The enrichment trap
The Annual Procurement Plan Parser fills in missing identifiers for a thousand-plus records by searching an external portal and writing back what it finds. Enrichment jobs share a dangerous shape: they read and write the same data, in bulk, automatically. One bad transform or one off-by-one loop and you've quietly overwritten the very source you were trying to enrich — with no clean copy to roll back to.
Two databases, one direction
So the source is read-only and the destination is write-only. The job physically cannot mutate its input; enriched rows only ever flow one way, into a separate store.
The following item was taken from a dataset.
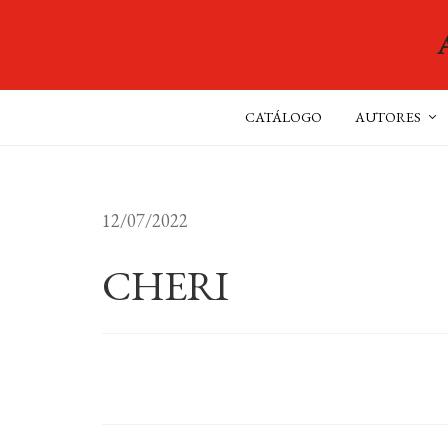
CATÁLOGO
AUTORES
12/07/2022
CHERI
It costs a second connection, some network latency, and duplicated storage — and it buys back something I wasn't willing to trade: the source stays pristine, every enriched record has clear lineage, and the two sides back up and scale independently.
A thousand-plus records processed in production, zero corruption incidents. That number is the architecture working.
Two tiers, because coverage and cost pull apart
Searching the portal is where the real tension lives. Precise filters are fast and cheap but resolve only about 70% of records — real-world source data is too messy for one strict query. Broad searches cover everything but are expensive and noisy. Running broad-by-default would have hammered the portal for no reason.
The answer is a two-tier strategy: try the precise filters first (they handle roughly 80% of cases quickly), and fall back to a comprehensive search only when the first tier comes up empty. Coverage climbed from ~70% to 99%+ while most requests stayed on the cheap path.
Earning the insert
Coverage is worthless if it lets bad matches through, so every candidate passes a progressive gate: exact match → criteria validation → confidence scoring. Only high-confidence matches are written; ambiguous ones are rejected into an audit trail rather than guessed into the destination. The insert rate drops slightly — on purpose. A missing row is a TODO; a wrong row is a lie the rest of the system will believe.
The lesson
Every decision here traded simplicity or speed for integrity, and that was the right trade every time. When a system writes to a database automatically and at scale, the question isn't "how fast can it write?" — it's "what stops it from writing something wrong?" Read-only sources, tiered search, and confidence gates are three different answers to that one question.